Spend more time on boundaries. We redrew service lines twice. Upfront domain modeling (even lightweight event storming) would have saved weeks.

Go event-driven from day one. Retrofitting events onto services that initially used synchronous calls meant rewriting integration points. Events first, sync calls only when you genuinely need request-response.

Consider a service mesh earlier. We hand-rolled retries, circuit breakers, and tracing in every service. Istio/Linkerd weren’t production-ready for us in early 2017, but the pain was real.

Contract tests from day one. We added them after a breaking change hit production. Obvious in retrospect.

The Bottom Line

Migrating to microservices is a journey measured in months, not sprints:

Use the Strangler Fig pattern—no big bang
Extract read-heavy services first; earn confidence before touching writes
Draw boundaries around business capabilities, not technical layers
Database per service; share data via events, not shared tables
API gateway for clients; service discovery for services
Circuit breakers, retries, monitoring—distributed systems hygiene

Don’t migrate because microservices are fashionable. Migrate because your monolith’s specific pains outweigh the distributed systems tax.

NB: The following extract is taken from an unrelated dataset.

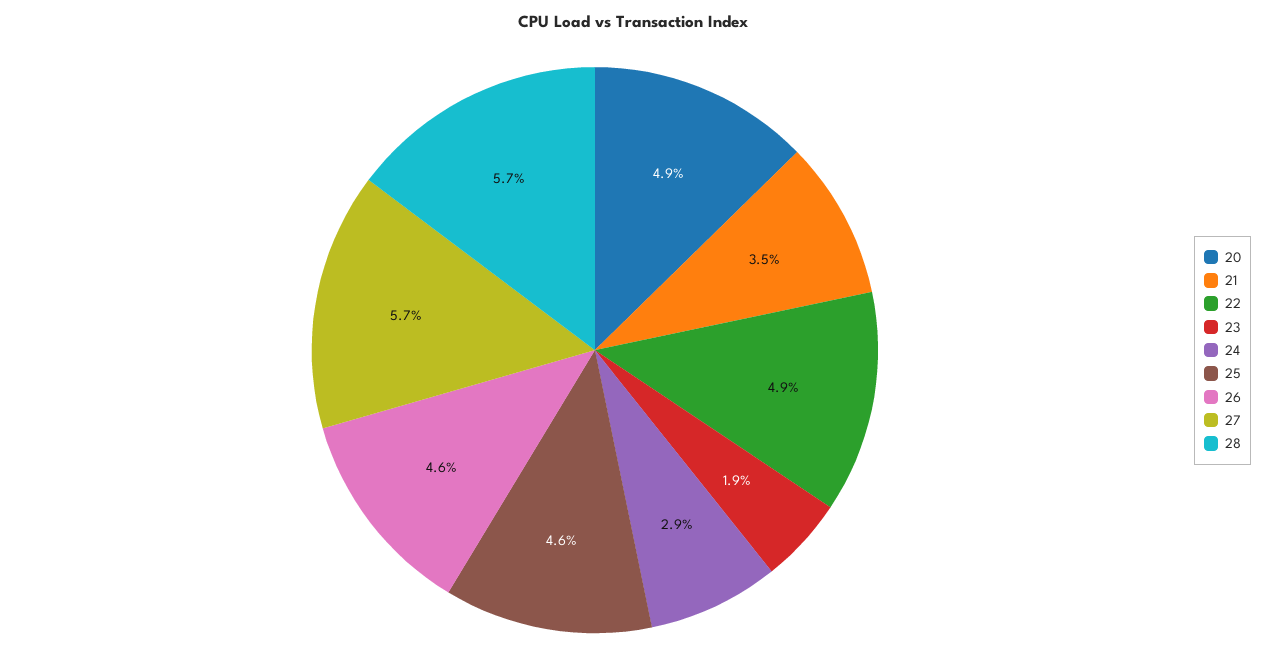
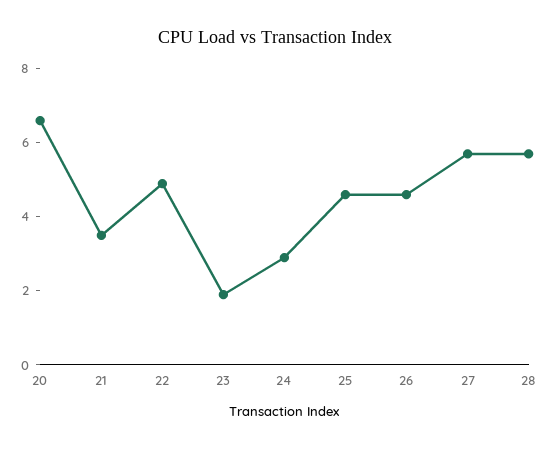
20: 4.9 -> 6.5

Our six-month migration wasn’t glamorous. There was no launch day confetti. Just gradually shrinking the monolith, gradually growing confidence, and one day realizing the monolith was mostly gone.

That was worth it. We deploy independently now. We scale what needs scaling. Teams own their services.

We also have more repos, more dashboards, and infinitely more “have you checked the logs in the other service?” conversations.

That’s the deal. We took it. Mostly don’t regret it.

Migration lessons from March 2017, after six months of extracting services from our production monolith. Stack: Python/Flask services, PostgreSQL, Consul, Prometheus, hand-rolled event bus.